A adesão é obrigatória para estabelecimentos registrados no Cadastur. Quem não se adequar pode sofrer penalidades, como advertências, multas e até bloqueios administrativos.
Modernização do turismo
Com mais de 3.700 estabelecimentos já operando no modelo digital antes mesmo da obrigatoriedade, a FNRH Digital avança a modernização do turismo brasileiro. Estados como São Paulo, Minas Gerais e Rio de Janeiro lideram a adesão, enquanto regiões do Norte e Nordeste também já avançam rapidamente.
A expectativa do governo é que o novo sistema transforme a experiência de hospedagem no país, tornando o processo mais ágil, seguro e alinhado às práticas digitais já adotadas globalmente.
Governo não vai monitorar turistas, entenda a verdade sobre a ficha digital de hóspedes
Circula nas redes sociais a informação de que o governo federal passaria a monitorar dados pessoais de turistas por meio da nova Ficha Nacional de Registro de Hóspedes (FNRH) Digital. A informação é falsa.
A FNRH Digital é apenas a versão eletrônica de um cadastro que já existe há décadas e sempre foi obrigatório em hotéis, pousadas, hostels e outros meios de hospedagem no Brasil. O que mudou foi o formato, que deixou de ser em papel e passou a ser digital, com o objetivo de modernizar o processo e reduzir a burocracia.
O sistema foi desenvolvido pelo Ministério do Turismo em parceria com o Serpro e passou a ser obrigatório em todo o país a partir de abril de 2026, permitindo que os hóspedes preencham suas informações previamente, inclusive antes da chegada ao estabelecimento, por meio da conta Gov.br.
A nova Ficha Digital de Hóspedes foi aprovada pelo Congresso Nacional (deputados e senadores) e sancionada em 2024 pela Presidência da República, e foi apoiada pelo setor. O processo de adesão da hotelaria à ferramenta, iniciado ainda em novembro do ano passado, com a permanente orientação do Ministério ao setor, marca o fim da era do papel e da burocracia desnecessária no balcão dos empreendimentos de norte a sul do país.
O preenchimento pode ser feito de forma simples e rápida, por meio de QR Code, link enviado pelo hotel ou diretamente em dispositivos disponibilizados no local. Quem já possui conta Gov.br consegue concluir o processo em poucos segundos
O que a ficha digital faz (e o que NÃO faz)
A ficha digital não representa qualquer tipo de monitoramento de turistas. O sistema não foi criado para rastrear deslocamentos, controlar viagens ou vigiar cidadãos.

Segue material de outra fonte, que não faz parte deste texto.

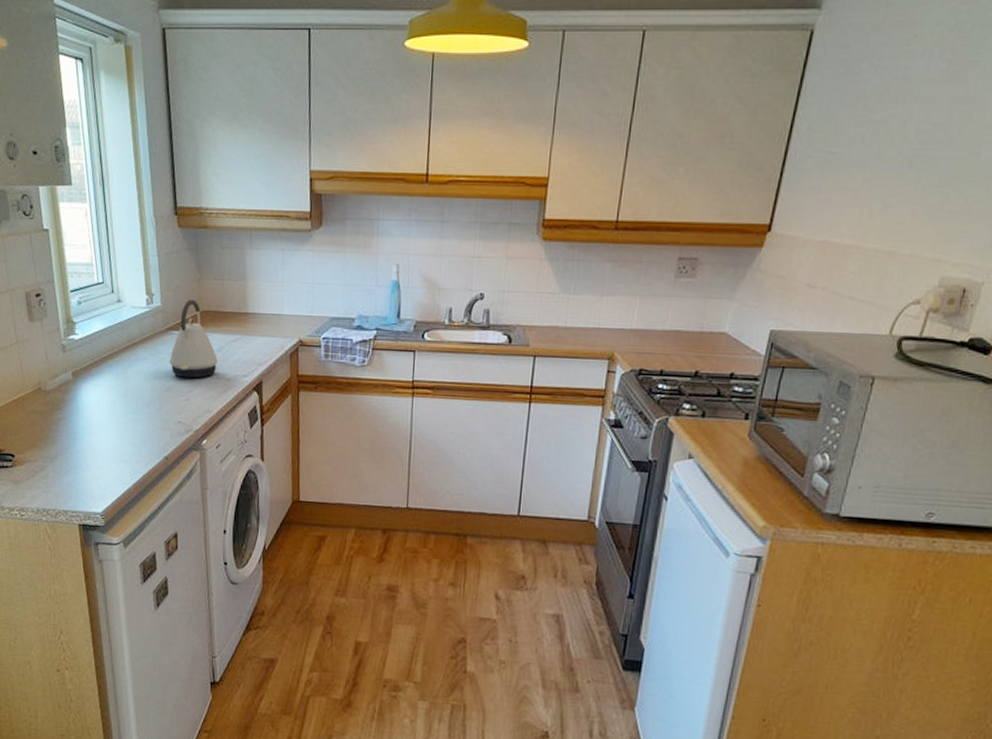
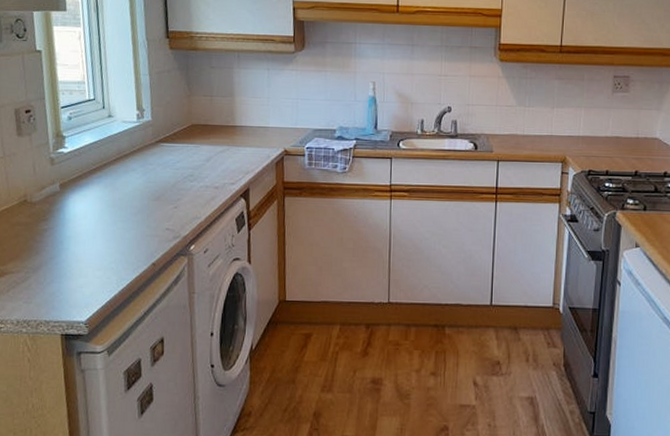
kettle: present [169,299,218,379] -> none [158,114,206,188]

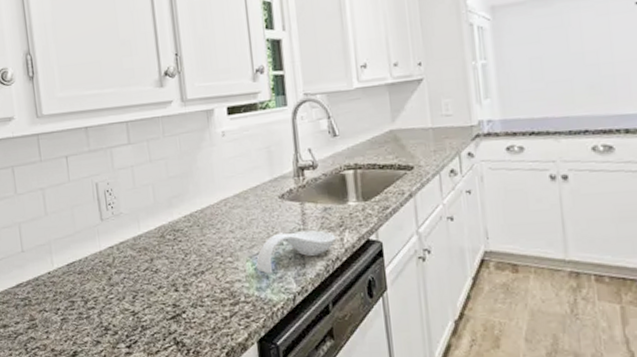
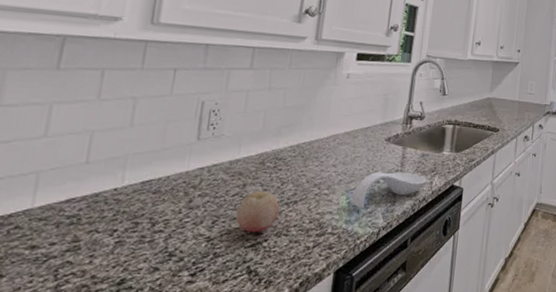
fruit: none [150,264,190,306] -> present [235,191,280,233]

Os dados coletados são basicamente os mesmos já exigidos anteriormente no modelo em papel, como informações de identificação do hóspede. Esses dados têm finalidades administrativas, estatísticas e de apoio à segurança pública, como já ocorria antes da digitalização.
Não há coleta de informações sobre gastos, consumo ou comportamento dos turistas. O sistema não acompanha rotas, não monitora deslocamentos e não permite rastreamento individual de pessoas.
Para que servem os dados
As informações registradas alimentam o Sistema Nacional de Registro de Hóspedes, que permite ao governo ter uma visão mais precisa do fluxo turístico no país, como número de visitantes, perfil dos turistas e taxa de ocupação hoteleira.

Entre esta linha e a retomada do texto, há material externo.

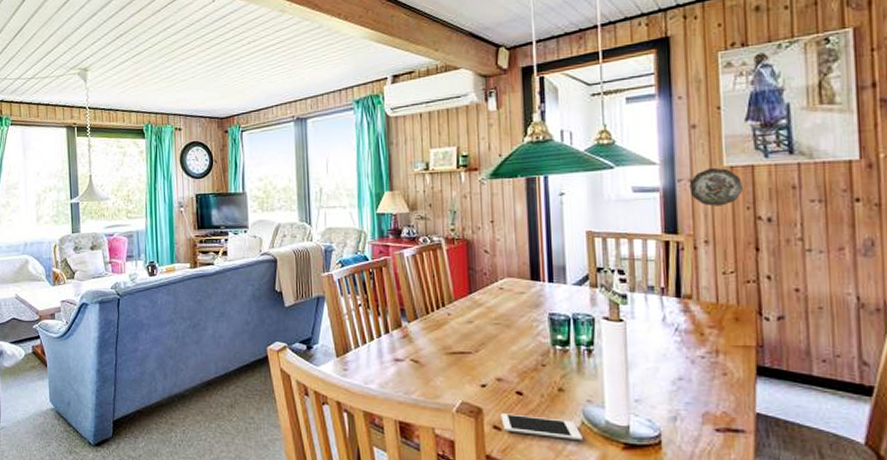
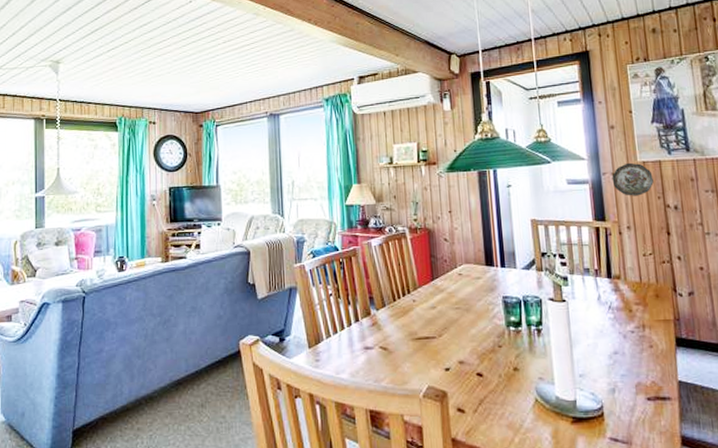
cell phone: present [500,413,583,441] -> none [463,395,537,418]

Esses dados são utilizados de forma agregada, ou seja, sem identificação individual, para apoiar a formulação de políticas públicas voltadas ao turismo, melhorar serviços e orientar investimentos no setor.
Segurança e privacidade
O sistema segue as regras da Lei Geral de Proteção de Dados (LGPD), garantindo a proteção das informações pessoais dos usuários.
Além disso, a digitalização do processo aumenta a segurança em relação ao modelo anterior em papel, reduzindo riscos de extravio, acesso indevido ou uso inadequado das informações.
O que mudou na prática
Antes:
- Ficha preenchida manualmente no balcão do hotel
- Processos mais lentos e sujeitos a erros
- Dados dispersos em diferentes formatos
Agora:
- Preenchimento online e antecipado
- Check-in mais rápido
- Informações organizadas em sistema digital integrado.